The main difference between all other cordless drills and Panny's/Festool's have brushless motors.
They actually convert DC to AC and have a 3-phase motor.
There are no wearing parts, very efficiant.

Guys I am not a real big fan of most L-ion batteries, they just cant seem to take the cold weather too well.


----------



## jiffy (Oct 21, 2007)

The simplest solution...don't leave batteries in the cold. I put all of my batteries that I need to use in a bag. Take the bag where the temperature is not so extreme.

There is not a panasonic in the 12v or should I say 10.8V category. Since there aren't any true 12V in the category either.


----------



## EsotericMason (Jan 18, 2009)

Thanks for the replies guys. It looks like I am going to go the Makita route. You can pick the driver and the impact up as a reconditioned set online for about $100. I know alot of people on the site don't agree with reconditioned but for a tool I will use once a week the price is right.

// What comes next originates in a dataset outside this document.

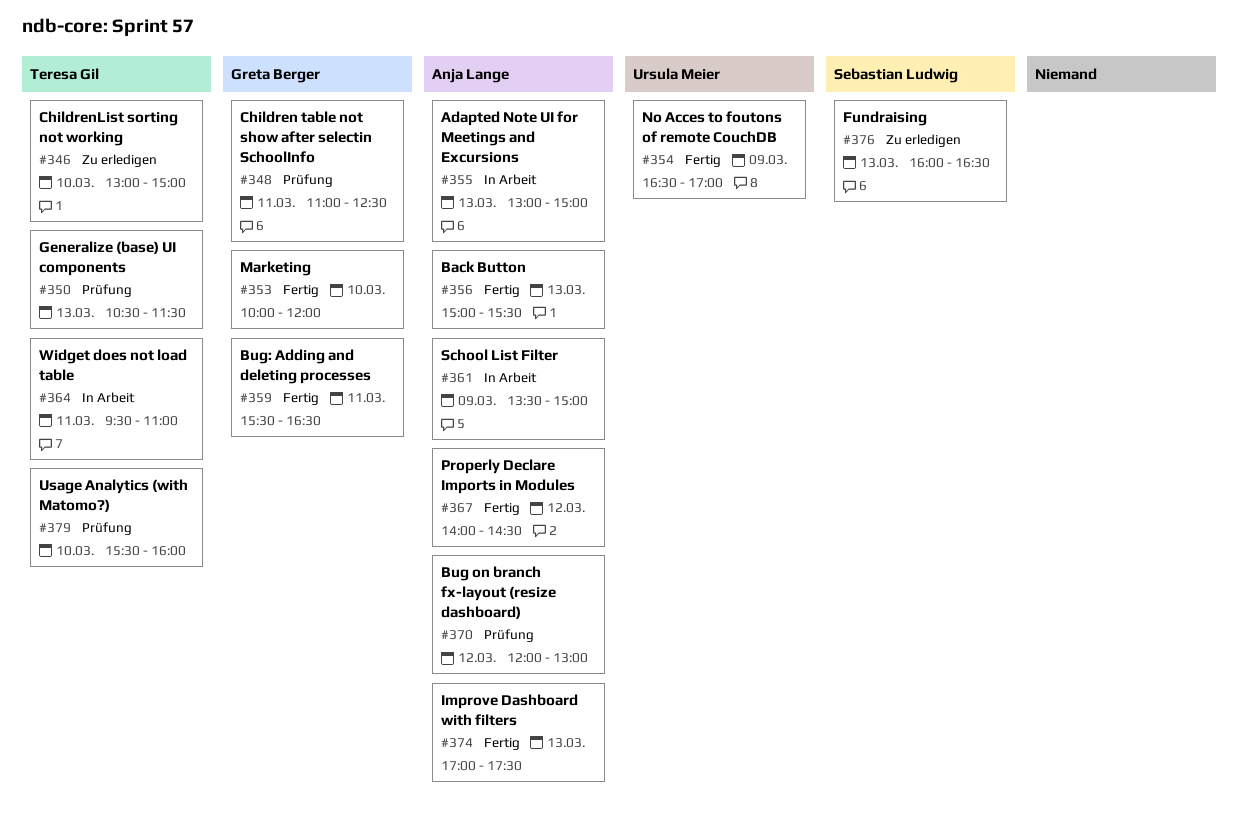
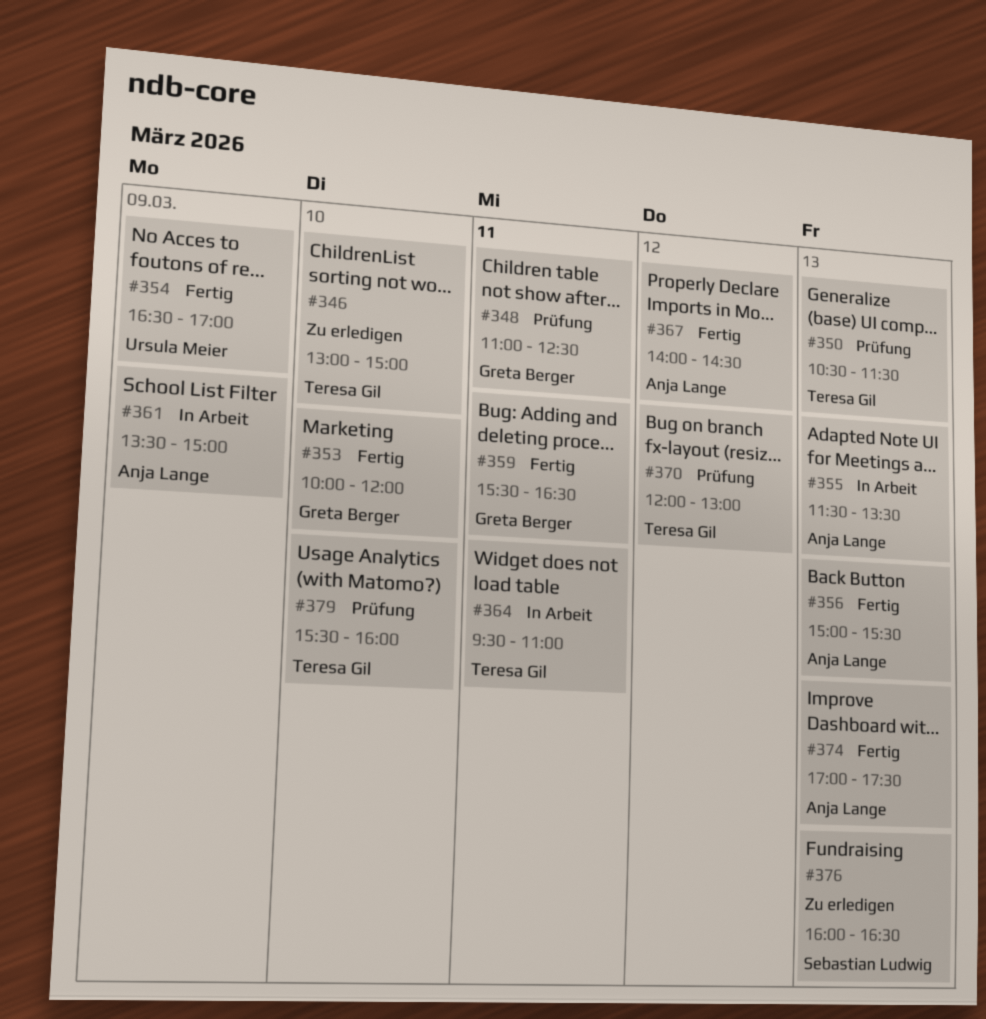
#355, begins: 13:00 -> 11:30
#355, ends: 15:00 -> 13:30
#370, owner: Anja Lange -> Teresa Gil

I do have to say that I am very happy with all of my Makita Lithium Ion cordless tools. Being a masonry contractor they may not receive the day in day out abuse a carpenter may give them but I can say they thrive in the punishing abrasive enviroment that masonry is. I have been more than satisfied with their power and durability. I also find that bringing the batteries in at nite improves their performance the following day. Sometimes I charge them on the way to the site in the truck if its super cold. They seem to hold up to upstate NY winters and to me thats impressive.


----------



## Golden Rule (Feb 21, 2009)

*Too bad....hope you didn't get makita yet.*

I have had 2 makita kits. I loved them at first...ABSOLUTELY loved them I was trying to tell everyone to buy them. About a year and a half later over half my batteries have stopped working. 2 chargers have crapped out. Both of my 6 1/2" saws quit. To make matters worse.....There were only 2 of us using them...and not even every day. They just are not a long term investment. I love the impacts but be prepared to buy many many new batteries.


----------



## joshua1 (Feb 13, 2009)

Technically speaking, the nerds would say that self discharge and loss of power should be lower at low temperatures, on paper, but in real life I find that temperature is a real factor in battery life. Doing work recently in a huge fridge at -26 deg, our batteries lasted about 2 minutes each, so bringing them in to the warm would be a good move for any guy working in a colder environment. wasn't too good for us either, the snot froze in our hooters!


----------